= Denise Main =

Denise Maillet Main (born 1950) is an American physician and leading AIDS activist in the San Francisco Bay area. Main is the President of Siempre Unidos California, and is Director of the Prenatal Diagnosis Center at California Pacific Medical Center.

== Biography ==

Born on February 8, 1950, to Andre and Vera Maillet in New York City, Main grew up in Venezuela and Puerto Rico, returning to the United States only for college.

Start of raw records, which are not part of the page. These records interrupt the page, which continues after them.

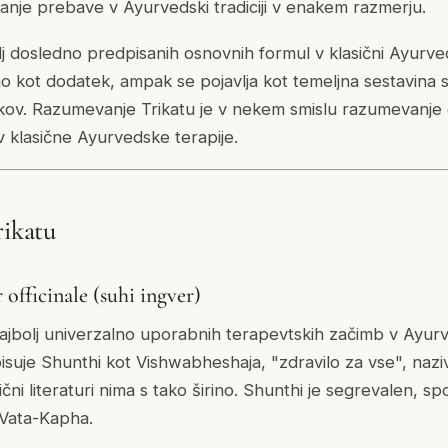
nje prebave v Ayurvedski tradiciji v enakem razmerju.
lj dosledno predpisanih osnovnih formul v klasični Ayurve
o kot dodatek, ampak se pojavlja kot temeljna sestavina st
vkov. Razumevanje Trikatu je v nekem smislu razumevanj
 klasične Ayurvedske terapije.
rikatu
 officinale (suhi ingver)
najbolj univerzalno uporabnih terapevtskih začimb v Ayurv
suje Shunthi kot Vishwabheshaja, "zdravilo za vse", nazi
ični literaturi nima s tako širino. Shunthi je segrevalen, 
 Vata-Kapha.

Main received her B.A. degree from Yale College in 1972. She then graduated from Medical School at the University of Vermont College of Medicine in 1977. She did her internship at St. Louis Children's Hospital in 1978 and had residencies there and Barnes-Jewish Hospital from 1979 through 1982. Main received a fellowship from the University of Pennsylvania in 1984.

Main is board certified in Obstetrics and gynaecology, maternal fetal medicine, medical genetics, and pediatrics. She has published over 30 peer-reviewed articles and has been cited in .

== Career ==
=== AIDS work ===

Starting with a trip to Honduras in 1995 as with St. Stephen's Episcopal Church, Belvedere, CA, Main saw the urgent need for anti-retroviral medication. Main is the president of Siempre Unidos California.

In 2007, the Yale College of Divinity recognized her important work with an honorary doctor of humane letters.

=== Maternal fetal medicine ===

Main has served on the board of the Society of Maternal Fetal Medicine and was a founding fellow of the American College of Medical Genetics. In 1990, she established California Pacific's Prenatal Diagnosis Center, which has grown into one of the most respected Prenatal Diagnosis centers in the United States. Main regularly appears on lists of the best doctors in maternal-fetal medicine.